Date: 1/10/2023
SOUTHAMPTON – Last year, about 200 seniors answered a questionnaire on what elder services they would like to see in town. That’s only 10 percent of local elders, so to better prepare for planning a new senior center Abacus Architects + Planners was hired to get answers from the rest.
“It was a nice input session, for the 70 that could come,” said Joan Linnehan, director of the Council on Aging, in reference to a previous listening session in the current senior center. “Now we have a couple hundred people involved with the survey, but we’re trying to keep the momentum going so that people will be on board with the vision of a new center, a bigger center.”

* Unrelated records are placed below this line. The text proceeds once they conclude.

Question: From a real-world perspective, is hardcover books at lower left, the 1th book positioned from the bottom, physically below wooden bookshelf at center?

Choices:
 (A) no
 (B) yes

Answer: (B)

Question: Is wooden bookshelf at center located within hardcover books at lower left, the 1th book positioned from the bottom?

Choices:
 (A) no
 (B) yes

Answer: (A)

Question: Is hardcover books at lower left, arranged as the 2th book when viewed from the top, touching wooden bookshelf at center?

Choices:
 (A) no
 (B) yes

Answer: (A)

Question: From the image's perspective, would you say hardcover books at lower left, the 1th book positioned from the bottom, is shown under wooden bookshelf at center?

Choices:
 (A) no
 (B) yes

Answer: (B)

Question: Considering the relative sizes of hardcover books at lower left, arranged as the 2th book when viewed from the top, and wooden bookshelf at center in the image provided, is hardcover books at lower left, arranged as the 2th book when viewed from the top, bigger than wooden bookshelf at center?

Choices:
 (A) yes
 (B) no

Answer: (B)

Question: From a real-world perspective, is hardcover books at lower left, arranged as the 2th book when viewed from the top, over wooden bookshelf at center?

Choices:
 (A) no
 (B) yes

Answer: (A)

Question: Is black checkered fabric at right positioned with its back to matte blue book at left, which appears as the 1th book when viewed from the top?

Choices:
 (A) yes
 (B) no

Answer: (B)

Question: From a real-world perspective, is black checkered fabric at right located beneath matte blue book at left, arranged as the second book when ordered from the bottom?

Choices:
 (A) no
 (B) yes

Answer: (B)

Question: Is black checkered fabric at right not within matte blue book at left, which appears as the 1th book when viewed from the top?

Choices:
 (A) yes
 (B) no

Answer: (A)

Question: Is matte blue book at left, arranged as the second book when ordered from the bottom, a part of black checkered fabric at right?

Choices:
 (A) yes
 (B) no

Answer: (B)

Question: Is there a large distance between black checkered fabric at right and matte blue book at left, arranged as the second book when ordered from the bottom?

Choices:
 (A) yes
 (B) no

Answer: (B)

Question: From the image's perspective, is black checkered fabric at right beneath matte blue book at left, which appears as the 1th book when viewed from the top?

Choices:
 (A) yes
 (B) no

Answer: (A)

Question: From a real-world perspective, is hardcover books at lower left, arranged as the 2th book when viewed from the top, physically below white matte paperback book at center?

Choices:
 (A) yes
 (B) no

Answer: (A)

The current center is too small to host many activities, such as pickleball, which are featured at some of the more recently built senior centers in the area. East Longmeadow has indoor courts, Linnehan said, though those facilities aren’t a high priority now that new courts were recently opened in Southampton, at Conant Park, but the flexibility should be there.

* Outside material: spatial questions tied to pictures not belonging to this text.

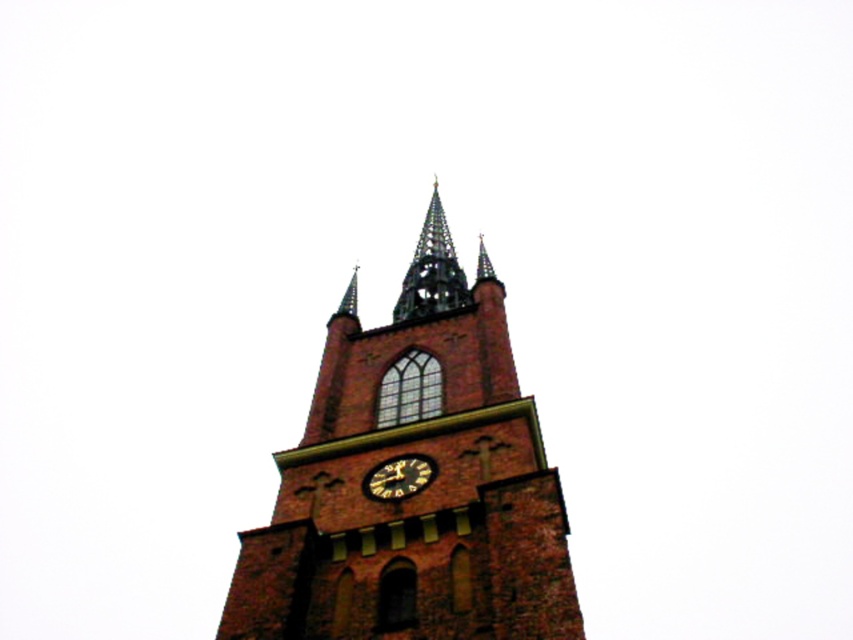
Who is shorter, brick tower at center or dark gray stone spire at upper center?

dark gray stone spire at upper center

Does point (469, 298) come closer to viewer compared to point (456, 282)?

Yes, point (469, 298) is in front of point (456, 282).

Where is `brick tower at center`? This screenshot has height=640, width=853. brick tower at center is located at coordinates (421, 490).

Does point (407, 285) come behind point (413, 474)?

Yes, it is behind point (413, 474).

Is dark gray stone spire at upper center further to the viewer compared to gold textured clock at center?

Yes, dark gray stone spire at upper center is behind gold textured clock at center.

Is point (454, 262) farther from viewer compared to point (375, 470)?

Yes.

This screenshot has height=640, width=853. Find the location of `dark gray stone spire at upper center`. dark gray stone spire at upper center is located at coordinates [x=432, y=269].

Who is lower down, brick tower at center or gold textured clock at center?

gold textured clock at center is lower down.

Can you confirm if brick tower at center is bigger than gold textured clock at center?

Correct, brick tower at center is larger in size than gold textured clock at center.

Find the location of `brick tower at center`. brick tower at center is located at coordinates (421, 490).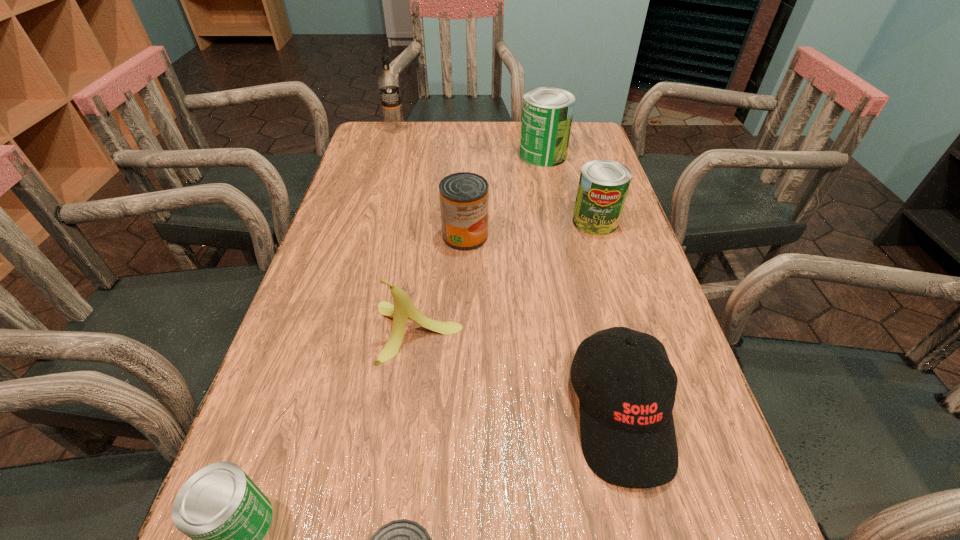
Where is `free space located on the front of the farther red can`? The width and height of the screenshot is (960, 540). free space located on the front of the farther red can is located at coordinates click(462, 316).

Where is `vacant space located 0.350m on the back of the second nearest green can`? The image size is (960, 540). vacant space located 0.350m on the back of the second nearest green can is located at coordinates (572, 142).

Find the location of a particular element. Image resolution: width=960 pixels, height=540 pixels. free spot located on the back of the banana is located at coordinates (429, 243).

Locate an element on the screen. vodka that is at the far edge is located at coordinates (388, 83).

Identify the location of can present at the far edge. (547, 113).

Where is `object situated at the left edge`? The height and width of the screenshot is (540, 960). object situated at the left edge is located at coordinates (388, 83).

Identify the location of baseball cap that is at the right edge. This screenshot has height=540, width=960. (627, 431).

The image size is (960, 540). Identify the location of object positioned at the far left corner. (388, 83).

Identify the location of object at the far right corner. (547, 113).

Image resolution: width=960 pixels, height=540 pixels. What are the coordinates of `vacant space at the far edge` in the screenshot? It's located at (521, 122).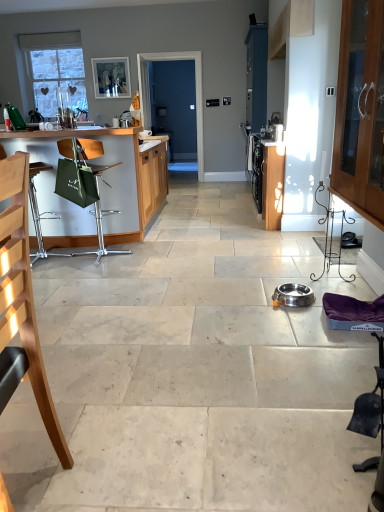
Question: Is wooden cabinet with glass doors at right at the right side of matte white picture frame at upper center?

Choices:
 (A) no
 (B) yes

Answer: (B)

Question: Would you consider wooden cabinet with glass doors at right to be distant from matte white picture frame at upper center?

Choices:
 (A) no
 (B) yes

Answer: (B)

Question: Is wooden cabinet with glass doors at right shorter than matte white picture frame at upper center?

Choices:
 (A) yes
 (B) no

Answer: (B)

Question: Is wooden cabinet with glass doors at right facing away from matte white picture frame at upper center?

Choices:
 (A) no
 (B) yes

Answer: (A)

Question: Is wooden cabinet with glass doors at right taller than matte white picture frame at upper center?

Choices:
 (A) no
 (B) yes

Answer: (B)

Question: Does wooden cabinet with glass doors at right lie behind matte white picture frame at upper center?

Choices:
 (A) yes
 (B) no

Answer: (B)

Question: Would you consider metallic green bag at left to be distant from metallic silver bowl at center?

Choices:
 (A) yes
 (B) no

Answer: (A)

Question: Would you say metallic silver bowl at center is part of metallic green bag at left's contents?

Choices:
 (A) no
 (B) yes

Answer: (A)

Question: Could you tell me if metallic green bag at left is turned towards metallic silver bowl at center?

Choices:
 (A) yes
 (B) no

Answer: (B)

Question: Does metallic green bag at left appear on the left side of metallic silver bowl at center?

Choices:
 (A) yes
 (B) no

Answer: (A)

Question: Can you confirm if metallic green bag at left is shorter than metallic silver bowl at center?

Choices:
 (A) yes
 (B) no

Answer: (B)

Question: From the image's perspective, is metallic green bag at left on top of metallic silver bowl at center?

Choices:
 (A) yes
 (B) no

Answer: (A)

Question: From the image's perspective, is stainless steel bowl at center on top of blue glossy screen door at center?

Choices:
 (A) no
 (B) yes

Answer: (A)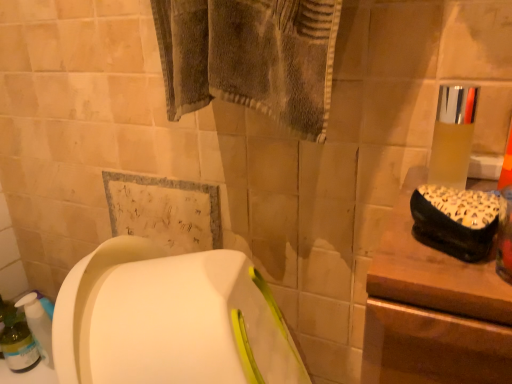
Question: Would you say translucent plastic bottle at lower left is to the left or to the right of translucent plastic cup at upper right in the picture?

Choices:
 (A) right
 (B) left

Answer: (B)

Question: Is translucent plastic bottle at lower left inside or outside of translucent plastic cup at upper right?

Choices:
 (A) inside
 (B) outside

Answer: (B)

Question: Does point (15, 327) appear closer or farther from the camera than point (462, 109)?

Choices:
 (A) closer
 (B) farther

Answer: (B)

Question: In the image, is translucent plastic cup at upper right on the left side or the right side of translucent plastic bottle at lower left?

Choices:
 (A) right
 (B) left

Answer: (A)

Question: From a real-world perspective, is translucent plastic cup at upper right physically located above or below translucent plastic bottle at lower left?

Choices:
 (A) above
 (B) below

Answer: (A)

Question: Does point (451, 142) appear closer or farther from the camera than point (14, 357)?

Choices:
 (A) farther
 (B) closer

Answer: (B)

Question: Considering their positions, is translucent plastic cup at upper right located in front of or behind translucent plastic bottle at lower left?

Choices:
 (A) front
 (B) behind

Answer: (A)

Seniors in town, Linnehan said, “may not come to our two rooms here, because [the current center is] not big enough to run programs that they’re interested in. But the future is to have a bigger place [so that they] will be interested in coming to the programming.”

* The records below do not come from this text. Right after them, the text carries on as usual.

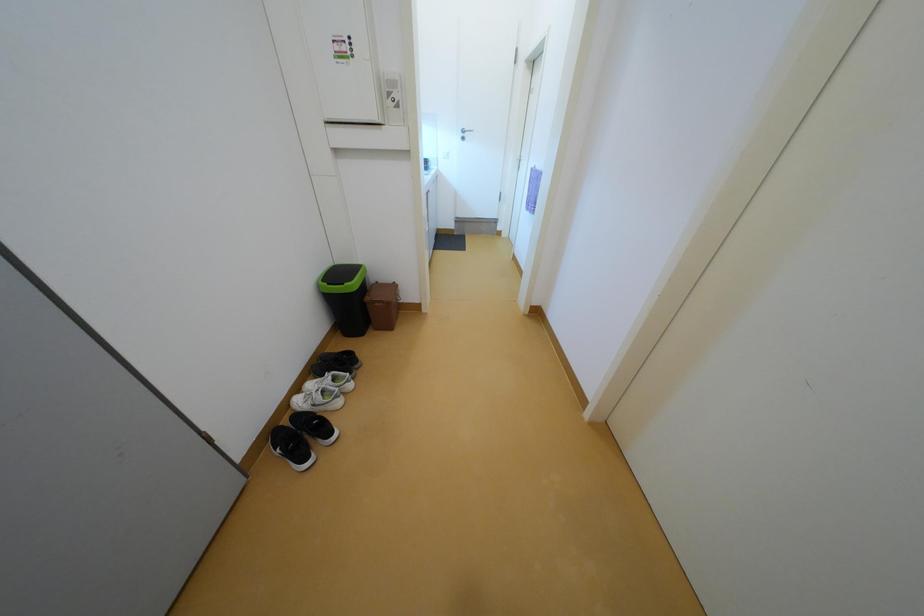
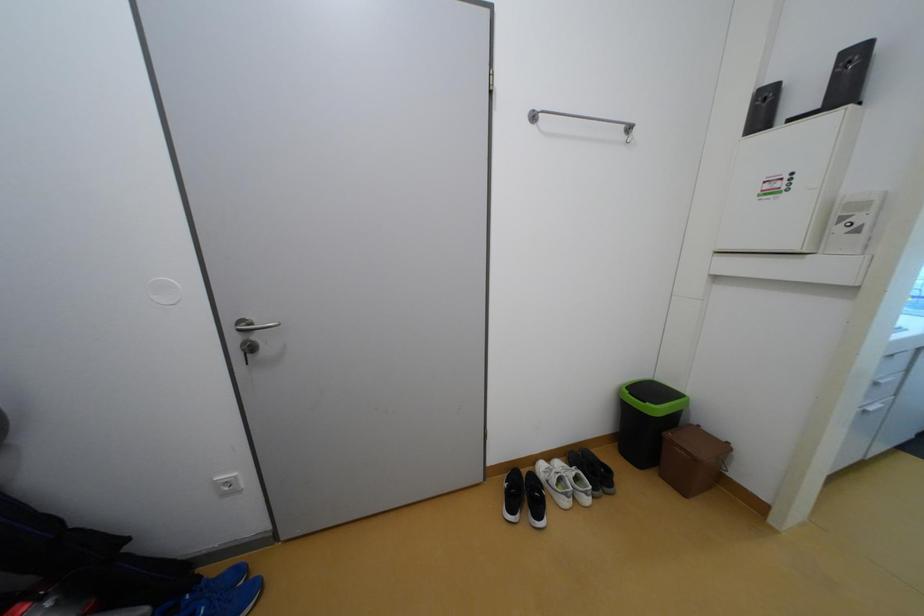
Question: How did the camera likely rotate?

Choices:
 (A) Left
 (B) Right
 (C) Up
 (D) Down

Answer: (A)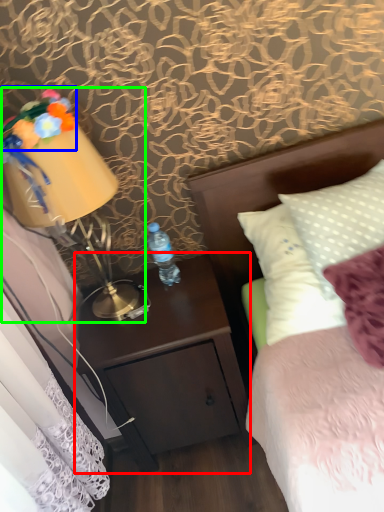
Question: Estimate the real-world distances between objects in this image. Which object is farther from nightstand (highlighted by a red box), flower (highlighted by a blue box) or bedside lamp (highlighted by a green box)?

Choices:
 (A) flower
 (B) bedside lamp

Answer: (A)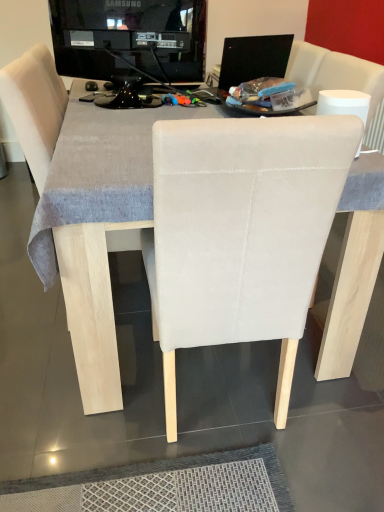
Where is `black glossy television at upper center`? Image resolution: width=384 pixels, height=512 pixels. black glossy television at upper center is located at coordinates (129, 38).

What do you see at coordinates (129, 38) in the screenshot? Image resolution: width=384 pixels, height=512 pixels. I see `black glossy television at upper center` at bounding box center [129, 38].

Locate an element on the screen. Image resolution: width=384 pixels, height=512 pixels. black glossy television at upper center is located at coordinates (129, 38).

The new survey, available on the town website until Jan. 6, revealed the variety of programming options possible. Residents were asked if they would use the senior center for meals and dining, cooking, standard offerings like board games and socializing, and wellness services.
Dedicated spaces for different activities can be built into a center design. The survey asked elders if they would be attracted to spaces for arts and crafts, computer classes, ballroom dancing, and a presentation room for talks on theatre and education topics. A golf simulator and putting green were an option, along with outdoor facilities for gardening, low impact exercise and walking paths.
Five architectural firms submitted bid packages for what is being called a feasibility study. Abacus, out of Boston, should be able to help the Ad Hoc Senior Center Feasability Committee meet the design deadline of May 17.
Resident David “Red” Parsons, who died on May 17, 2021, left the town $2.5 million toward the construction of a new senior center, but only if a feasibility study is completed within two years of his death. The new facility must also include adequate handicap parking. If those requirements aren’t met by May 17, the money will be shared with three other groups, including the Southampton Historical Society.
The town is also researching possible sites for a new public safety complex. That may impact the siting of a senior center. One possible site for a senior facility is the current fire station, located in the Town Hall area. That option won’t be available unless both services vacate that building, which is not a given.
“But it is town-owned land,” Linnehan said. The other options, “we have to pay for the land …W e’re prepared to do that … prepared to put some money toward land.” That expense may hamper putting money toward a bigger building and more amenities.
Another property recently came on the market in town, the former Harley Davidson dealership. Linnehan didn’t see it as viable for a senior center. The building feels industrial, with lots of cement, while a senior center will need more windows and accessibility. The price tag is also prohibitive.
“It has a lot of possibilities, if we only had $3 million,” Linnehan said. The town also needs a building “more modern and more open, with more window space, something that makes more sense for a senior center.”
“That’s a huge piece of property, 56 acres,” Linnehan said. “They’re hoping to put, not just the public safety, which is their priority, but possibly put the senior center there too … Again, we’re talking years for this to happen. We’re just in the planning stages now.”
The ad hoc group leading this stage of the process of planning and building a new senior center will not wait for the last minute to finish the feasability study. The deadline for completion, at least to secure the money from the estate of David Parsons, is the middle of May.
Linnehan said, “We’re hoping to have everything in place by the end of March.”